Somewhat depressingly the summer holidays are over for another year... I’ve just come back from a week in France with my wife and our 2 year old son.
I was pleasantly surprised at how well my A level French (which I’m legally obliged to point out that I failed) got me through – though to be honest it wasn’t as if I was trying to having any meaningful conversations with the locals, just ask for some wine (du vin) some bread (du pain) and some cheese (du Boison).
I’ve often heard Speech, Language and Communication Needs (SLCN) described as transporting someone into a foreign country where they don’t know the language – you’re still just as clever but your ability to understand and be understood is severely hampered. I find this a really helpful scenario to relate to this issue - a lot more so than some of the other descriptions the SLCN sector has used in recent times. Making SLCN more easily understood is one of the goals of the national year so if you have any examples of ways that you have achieved this then please do let us know.

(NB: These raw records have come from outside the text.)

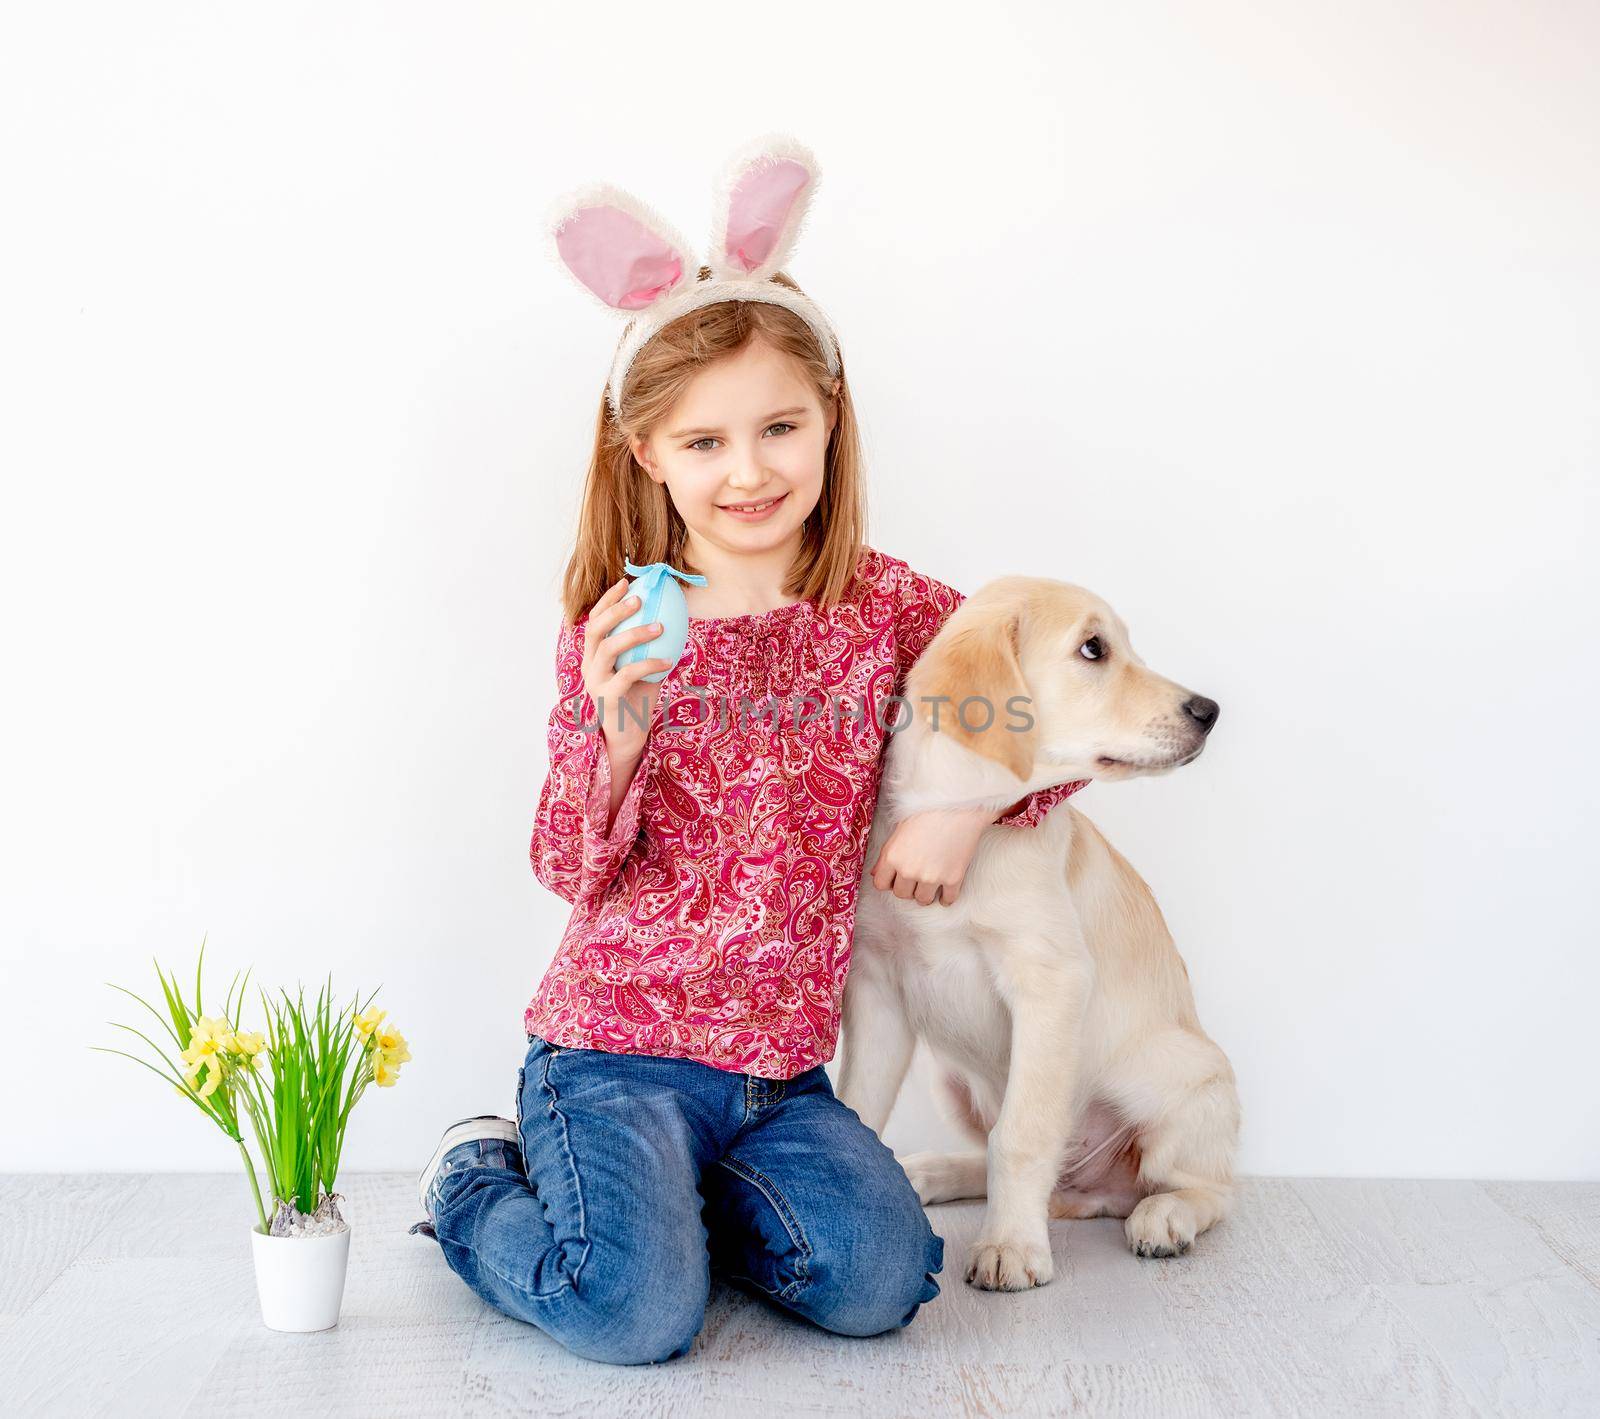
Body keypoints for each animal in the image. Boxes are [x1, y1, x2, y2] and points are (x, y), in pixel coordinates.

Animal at [838, 582, 1235, 1292]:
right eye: (1093, 649)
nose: (1209, 711)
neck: (954, 821)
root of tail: (1090, 1190)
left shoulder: (1049, 983)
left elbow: (1021, 1136)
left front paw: (1011, 1247)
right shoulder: (879, 988)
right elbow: (861, 1106)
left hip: (1184, 1086)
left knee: (1206, 1188)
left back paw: (1165, 1217)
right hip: (951, 1082)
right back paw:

I’m fortunate that my son’s ability to communicate appears to be developing typically – in fact I think he’s talking and understanding a lot more than he should do for his age (but that’s probably more a case of me showing early signs of being a pushy parent!). Whilst in France he learnt to say merci (thank you) and croissant (croissant) so at least if he follows in my footsteps and fails his French A level then he won’t go hungry.